INTELLIGENZA EMOTIVA

Sai il significato di intelligenza emotiva? Vuoi conoscere un metodo efficace per combattere lo stress? Sei in grado di gestire le tue emozioni? Ma soprattutto, sei a comando di un team e non sai esattamente come gestire la tua squadra? Perfetto, adesso cercherò esaustivamente e meticolosamente di rispondere a tutte queste domande ed eventuali tuoi dubbi e incertezze.

Mi sembra doveroso, prima che tu intraprenda il viaggio alla scoperta della tua intelligenza emotiva, di parlarti brevemente della sua nascita. Inizialmente, l’intelligenza emotiva è stata sottovalutata da molti studiosi e letterati, i quali davano maggior rilievo e importanza esclusivamente “all’intelligenza tradizionale” che si basa sul ragionamento logico-razionale, negando ogni forma di emozione, per adempiere alla corretta funzione del problem solving”, ovvero l’onere e la capacità dell’individuo di risolvere problemi e quesiti complessi.
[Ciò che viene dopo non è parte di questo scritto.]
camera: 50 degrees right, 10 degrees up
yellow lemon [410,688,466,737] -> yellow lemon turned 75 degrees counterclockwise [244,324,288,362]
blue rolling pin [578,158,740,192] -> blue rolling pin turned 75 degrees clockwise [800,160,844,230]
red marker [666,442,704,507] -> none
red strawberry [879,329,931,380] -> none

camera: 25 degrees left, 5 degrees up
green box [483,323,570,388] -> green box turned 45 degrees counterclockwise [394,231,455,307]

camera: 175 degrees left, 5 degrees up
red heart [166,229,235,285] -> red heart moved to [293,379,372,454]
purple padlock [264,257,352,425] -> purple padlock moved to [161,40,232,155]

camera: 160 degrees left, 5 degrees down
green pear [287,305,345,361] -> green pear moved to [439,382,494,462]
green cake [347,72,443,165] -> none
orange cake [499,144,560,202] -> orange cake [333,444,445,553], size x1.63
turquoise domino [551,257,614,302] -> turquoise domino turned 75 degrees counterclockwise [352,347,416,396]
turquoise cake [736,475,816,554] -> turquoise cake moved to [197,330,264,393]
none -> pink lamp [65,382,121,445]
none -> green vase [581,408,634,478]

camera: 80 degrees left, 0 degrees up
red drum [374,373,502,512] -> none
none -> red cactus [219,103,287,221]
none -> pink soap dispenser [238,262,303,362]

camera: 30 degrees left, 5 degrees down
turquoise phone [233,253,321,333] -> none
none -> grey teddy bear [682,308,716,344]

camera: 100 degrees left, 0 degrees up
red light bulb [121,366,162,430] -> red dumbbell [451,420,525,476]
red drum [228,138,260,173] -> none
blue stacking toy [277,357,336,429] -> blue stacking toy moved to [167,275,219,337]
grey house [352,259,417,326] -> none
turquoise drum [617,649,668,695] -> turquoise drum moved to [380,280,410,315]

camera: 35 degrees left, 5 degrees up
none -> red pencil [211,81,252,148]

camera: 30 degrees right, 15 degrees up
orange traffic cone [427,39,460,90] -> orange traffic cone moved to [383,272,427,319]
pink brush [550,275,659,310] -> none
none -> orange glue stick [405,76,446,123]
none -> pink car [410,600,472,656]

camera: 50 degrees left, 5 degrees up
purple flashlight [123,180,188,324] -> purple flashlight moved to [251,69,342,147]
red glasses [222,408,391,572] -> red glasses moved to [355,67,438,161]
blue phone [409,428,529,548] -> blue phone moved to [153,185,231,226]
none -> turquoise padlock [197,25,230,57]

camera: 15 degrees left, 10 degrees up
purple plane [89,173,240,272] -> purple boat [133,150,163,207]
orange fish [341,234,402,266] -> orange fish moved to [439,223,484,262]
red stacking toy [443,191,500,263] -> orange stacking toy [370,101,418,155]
Solo recentemente, gli studi sull’intelligenza emotiva si sono intensificati, divenendo così materia di ricerca da parte di numerosi psicologi. I quali hanno attribuito ad essa il metodo indiscusso per ottenere una buona conoscenza di sé e delle proprie emozioni; per il raggiungimento dei tuoi obiettivi e del tuo benessere psico-fisico, aiutandoti a combattere lo stress. La nascita di questa disciplina è da attribuire a due psicologi: Peter Salovey e John D. Mayer. I quali, negli anni ’90, attraverso la scrittura e la pubblicazione dell’ articolo accademico ” emotional intelligence”, introdussero per primi il concetto di intelligenza emotiva come l’abilità di individuare , comprendere e controllare le proprie emozioni e quelle degli altri, per poterle modificare e governare, così da migliorare il tenore di vita; eccellente strumento per il raggiungimento dei successi personali e professionali.

L’INTELLIGENZA EMOTIVA SECONDO GOLEMAN

Questo concetto poi venne ripreso dallo psicologo, scrittore e giornalista statunitense Daniel Goleman. Egli sosteneva che “Le persone competenti sul piano emozionale – quelle che sanno controllare i propri sentimenti, leggere quelli degli altri e trattarli efficacemente – si trovano avvantaggiate in tutti i campi della vita, sia nelle relazioni intime che nel cogliere le regole implicite che portano al successo politico“. Egli sottolineò come i comportamenti umani non siano scaturiti dagli eventi ma dal modo in cui noi stessi percepiamo questi eventi.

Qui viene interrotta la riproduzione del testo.